Retrieval Augmented Generation in very few lines of code
Using Sentence Transformers for embeddings and Chroma vector database
Retrieval Augmented Generation (RAG) has received a lot of attention recently, many tools related to this technique flooded the AI ecosystem, being the most prominent LangChain and LlamaIndex. So, what is all this fuss about?
At its core, RAG, is a simple technique. The aforementioned projects are toolkits that provide or integrate to different services, data sources and user interfaces; they let you prototype quickly and might not even need them for production.
Let’s do some retrieval augmented generation in ~25 lines of code (or less!). The basic steps are:
- Embed and store documents.
- Query and retrieve documents.
- Generate a LLM response using the query and the retrieved documents.
Embeddings
I used multilingual-e5-large
Hugging Face’s Sentence Transformer model for encoding documents into embeddings. I needed a multilingual model which I could run locally, so I took a decision based on the MTEB Leaderboard. There you will see that the popular paid text-embedding-ada-002
model from OpenAI is not among the first positions.
from transformers import AutoTokenizer, AutoModel
tokenizer = AutoTokenizer.from_pretrained('intfloat/multilingual-e5-large')
model = AutoModel.from_pretrained('intfloat/multilingual-e5-large')
This particular model accepts an input of 512 tokens at most, the tokenizer producing an average of 0.26 tokens/char, a number to take into account. When a document exceeds this limit is should be split into smaller chunks, to be treated independently or averaged somehow.
Vector database
There are plenty of options nowadays. After some research I leaned towards Chroma because I wanted a simple in-memory database that I could run from a notebook.
# pip install chromadb
import chromadb
client = chromadb.Client()
By default, Chroma uses the Sentence Transformers all-MiniLM-L6-v2
model to create embeddings. This should be fine for most situations. It also provides other Sentence Transformers and Instructor Embedding models, API wrappers around OpenAI, Cohere, and Hugging Face, plus custom embedding functions — which I used for flexibility.
To create the following function I relied on the usage instructions at the model card, mostly copy & paste.
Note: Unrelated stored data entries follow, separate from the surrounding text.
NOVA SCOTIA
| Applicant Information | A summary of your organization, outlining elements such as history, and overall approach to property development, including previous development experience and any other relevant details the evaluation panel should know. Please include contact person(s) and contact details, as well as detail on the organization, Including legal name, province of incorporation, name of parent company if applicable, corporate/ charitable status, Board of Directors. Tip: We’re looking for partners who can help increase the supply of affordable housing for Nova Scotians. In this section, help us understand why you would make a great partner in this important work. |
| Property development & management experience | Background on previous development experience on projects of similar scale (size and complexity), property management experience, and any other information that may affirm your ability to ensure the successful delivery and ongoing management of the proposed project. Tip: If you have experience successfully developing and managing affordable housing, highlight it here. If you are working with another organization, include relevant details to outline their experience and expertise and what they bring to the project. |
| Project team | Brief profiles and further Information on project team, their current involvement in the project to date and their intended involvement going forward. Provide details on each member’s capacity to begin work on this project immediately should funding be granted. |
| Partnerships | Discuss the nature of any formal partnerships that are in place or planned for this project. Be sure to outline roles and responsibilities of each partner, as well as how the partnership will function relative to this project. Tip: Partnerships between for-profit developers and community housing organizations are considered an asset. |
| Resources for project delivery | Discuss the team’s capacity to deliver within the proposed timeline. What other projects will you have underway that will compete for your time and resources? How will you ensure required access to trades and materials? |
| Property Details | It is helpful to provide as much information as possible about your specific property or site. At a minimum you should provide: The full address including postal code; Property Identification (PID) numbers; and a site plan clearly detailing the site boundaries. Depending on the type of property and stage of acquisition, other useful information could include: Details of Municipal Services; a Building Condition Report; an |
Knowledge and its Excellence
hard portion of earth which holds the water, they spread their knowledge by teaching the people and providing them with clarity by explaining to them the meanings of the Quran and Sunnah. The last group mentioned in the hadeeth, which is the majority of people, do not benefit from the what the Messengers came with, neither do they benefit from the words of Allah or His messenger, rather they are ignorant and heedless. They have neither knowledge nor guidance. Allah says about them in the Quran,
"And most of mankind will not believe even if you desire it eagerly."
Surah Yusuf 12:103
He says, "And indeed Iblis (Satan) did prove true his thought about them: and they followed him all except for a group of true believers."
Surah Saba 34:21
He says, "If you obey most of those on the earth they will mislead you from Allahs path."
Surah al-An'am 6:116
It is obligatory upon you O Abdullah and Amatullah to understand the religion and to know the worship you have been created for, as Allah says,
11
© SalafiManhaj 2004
You can skip this block completely, as has been said, Chroma ships with a default embedding function.
from chromadb import EmbeddingFunction
# the model returns many hidden states per document so we must aggregate them
def average_pool(last_hidden_states, attention_mask):
last_hidden = last_hidden_states.masked_fill(~attention_mask[...,None].bool(), 0.0)
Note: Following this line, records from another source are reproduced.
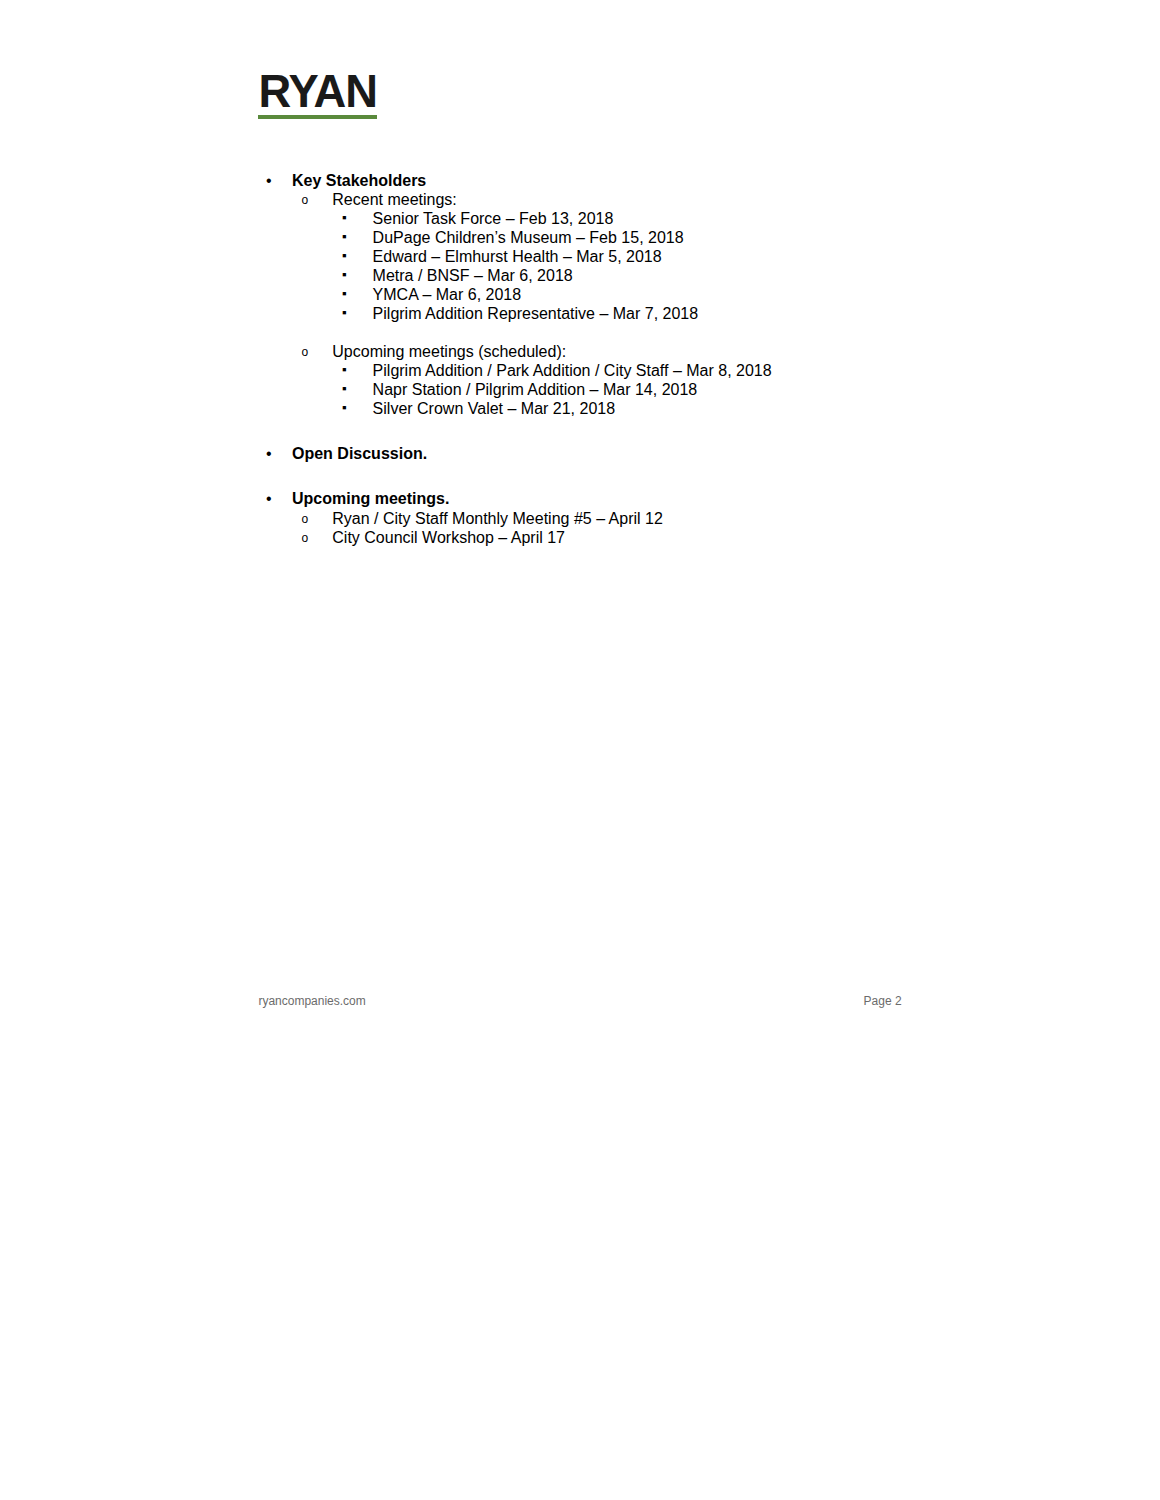RYAN
Key Stakeholders
Recent meetings:
Senior Task Force – Feb 13, 2018
DuPage Children’s Museum – Feb 15, 2018
Edward – Elmhurst Health – Mar 5, 2018
Metra / BNSF – Mar 6, 2018
YMCA – Mar 6, 2018
Pilgrim Addition Representative – Mar 7, 2018
Upcoming meetings (scheduled):
Pilgrim Addition / Park Addition / City Staff – Mar 8, 2018
Napr Station / Pilgrim Addition – Mar 14, 2018
Silver Crown Valet – Mar 21, 2018
Open Discussion.
Upcoming meetings.
Ryan / City Staff Monthly Meeting #5 – April 12
City Council Workshop – April 17
ryancompanies.com Page 2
return last_hidden.sum(dim=1) / attention_mask.sum(dim=1)[...,None]
class CustomHuggingFace(EmbeddingFunction):
def __call__(self, texts):
queries = [f'query: {text}' for text in texts] # multilingual-e5-large requirement
batch_dict = tokenizer(texts, max_length=512, padding=True, truncation=True, return_tensors='pt')
outputs = model(**batch_dict)
embeddings = average_pool(outputs.last_hidden_state, batch_dict['attention_mask'])
return embeddings.tolist()
Adding data
Chroma lets you manage collections of embeddings. Collections are created with a name and an optional embedding function.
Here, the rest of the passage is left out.